Wednesday, June 9, 2010

Eric Hörst's Maximum Climbing: A Review

I should begin my review of this important new book by reminding readers that Eric Hörst has been one of the relatively unsung yet valuable presences in American rock-climbing for the past three decades. I first remember encountering him in photos and articles about the New River Gorge, where he really helped push forward the American sport-climbing revolution. At the same time, he was developing an extensive knowledge about the theory and practice of training for climbing and as far as I can tell remains the most reliable source on the subject outside of Europe. I have stated elsewhere that his book Training for Climbing is the best recent single volume I have seen on understanding how the physiology of climbing functions. His website and many books are a veritable fount of suggestions and ideas for improving your climbing. Based on number and quality of publications alone he is probably the most significant author currently writing on climbing training and performance in the English-speaking world.

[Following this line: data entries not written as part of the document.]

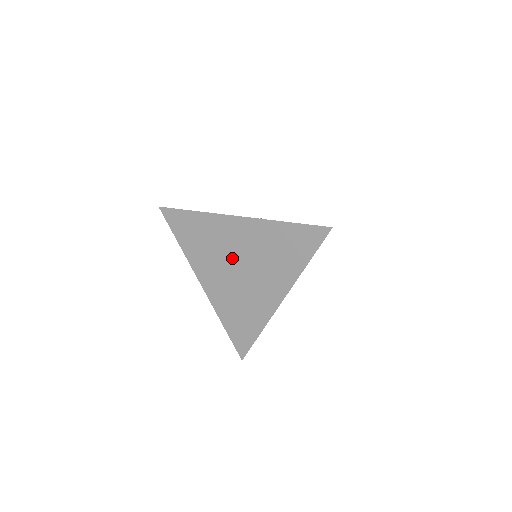
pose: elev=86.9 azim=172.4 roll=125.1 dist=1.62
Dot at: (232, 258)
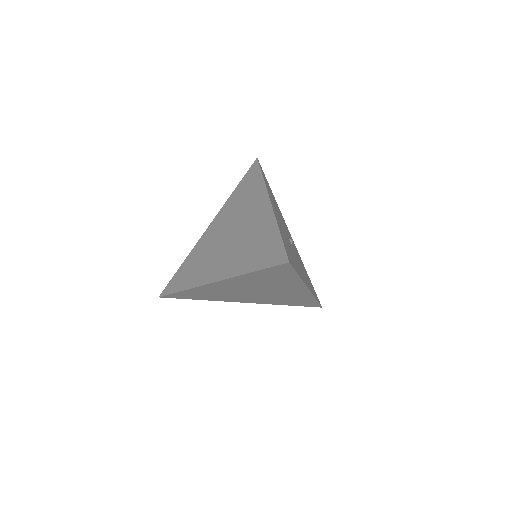
Dot at: (236, 225)
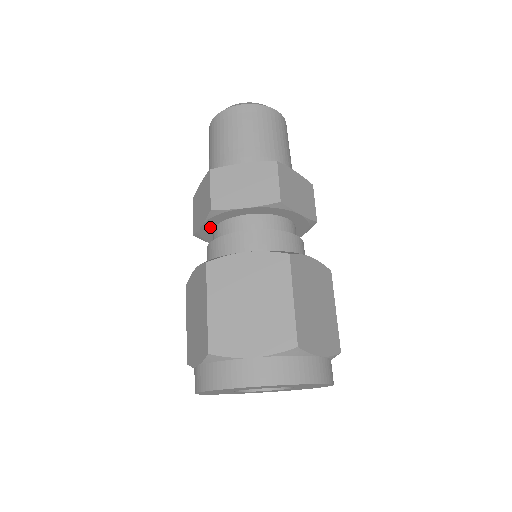
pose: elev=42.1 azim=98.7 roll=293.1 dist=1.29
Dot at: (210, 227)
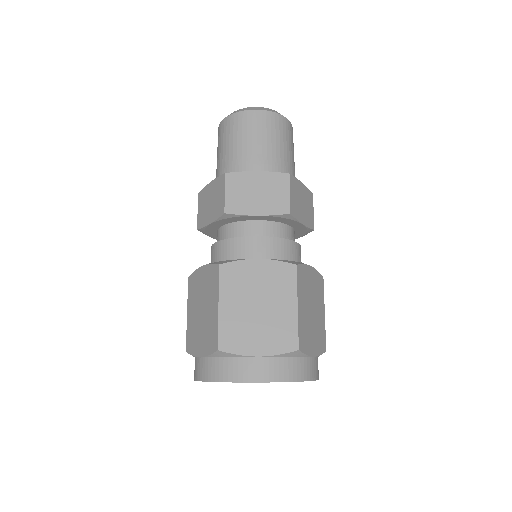
Dot at: (217, 226)
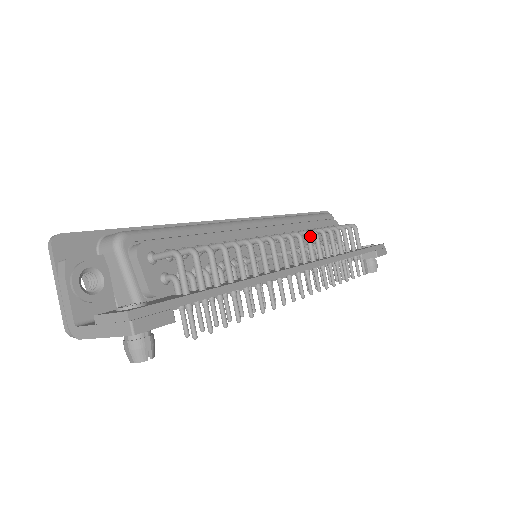
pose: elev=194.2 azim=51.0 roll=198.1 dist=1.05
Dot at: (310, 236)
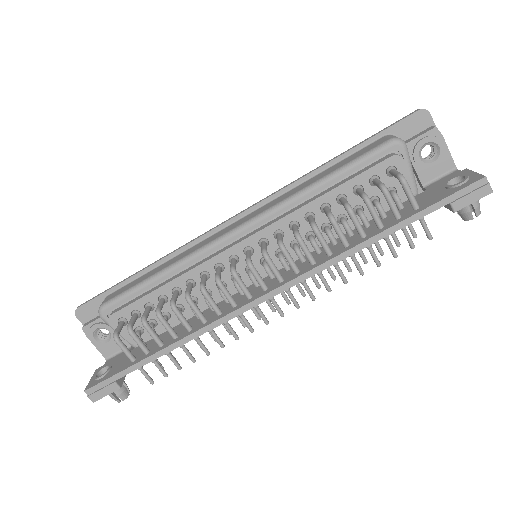
Dot at: (283, 250)
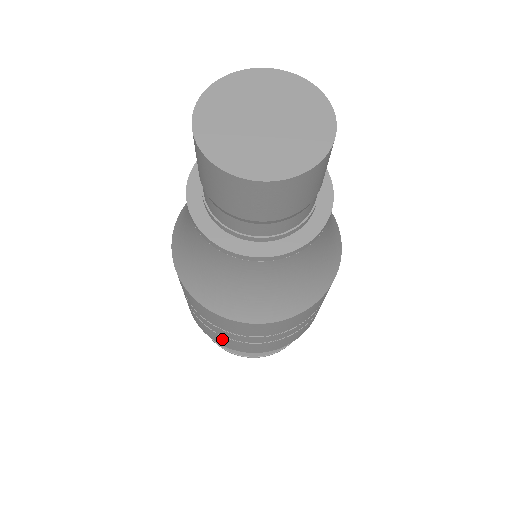
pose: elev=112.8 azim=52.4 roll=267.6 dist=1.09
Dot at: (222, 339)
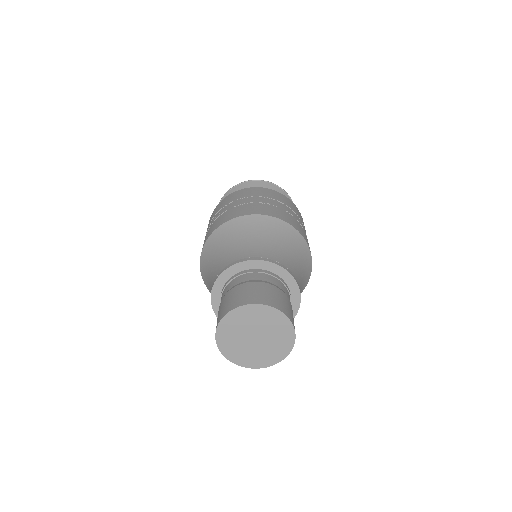
Dot at: occluded
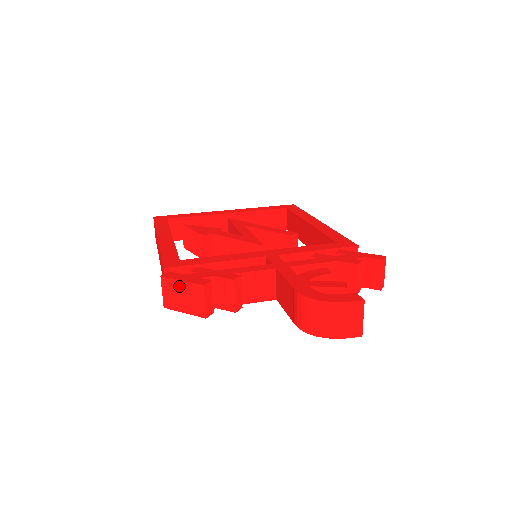
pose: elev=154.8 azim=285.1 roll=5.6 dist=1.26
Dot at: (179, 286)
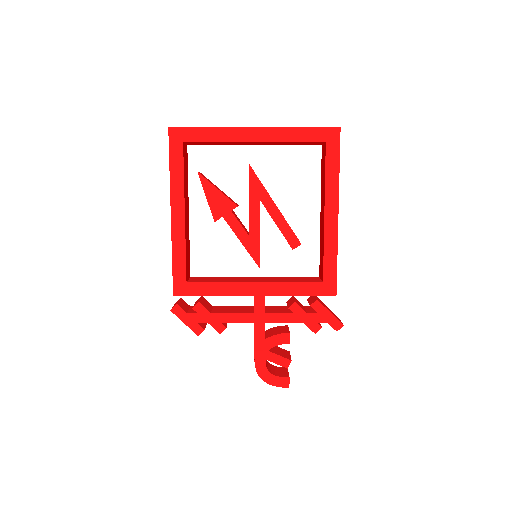
Dot at: (183, 320)
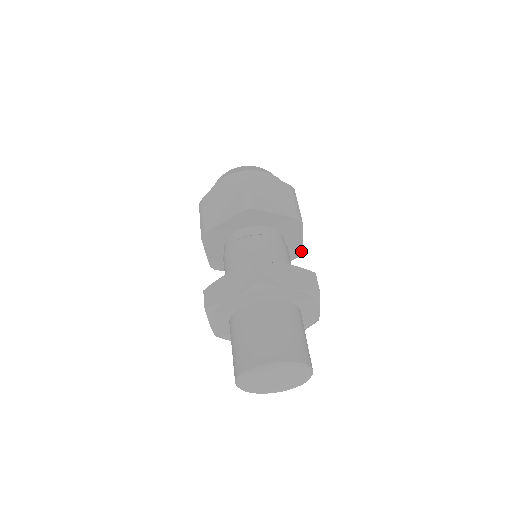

Eric kindly sent me a copy of his latest book, Maximum Climbing, to review for this blog, advising me to spend some time reading and digesting it, advice that was very helpful. For this is a very rich book, indeed, perhaps the first book I have read on climbing performance that will really require the reader to sit down and thoughtfully consider and analyze not just practice of climbing but his or her own self in relation to it. In other words, to fully grasp and apply the ideas that Eric is putting forth is going to require some serious thought.

As anyone familiar with my views on climbing training might be aware, I deeply believe that physical strengths, while crucial to climbing success, are of minimal importance compared to mental strengths. The first book in English to really explore this was Performance Rock Climbing by Goddard and Neumann, published in 1993. While I am not a professional in the field of sports psychology, my impression is that the state of research has moved on considerably from then. Certainly that era of the mid-90s was one when sport-climbing was about to truly take off and it seems likely that there is a lot to digest from the achievements of climbers like Dave Graham, Chris Sharma, etc. One of the most important of these fields of study is that of mental attitudes in climbing. While many will insist that climbers are much stronger physically now, it is hard to conceive of too many modern V15 boulderers able to match John Gill's feats of strength in the 60s or even Frederic Nicole in the 90s. Most climbers today operating at the elite level have found that type of pure strength is simply not necessary for climbing at extraordinary grades of difficulty.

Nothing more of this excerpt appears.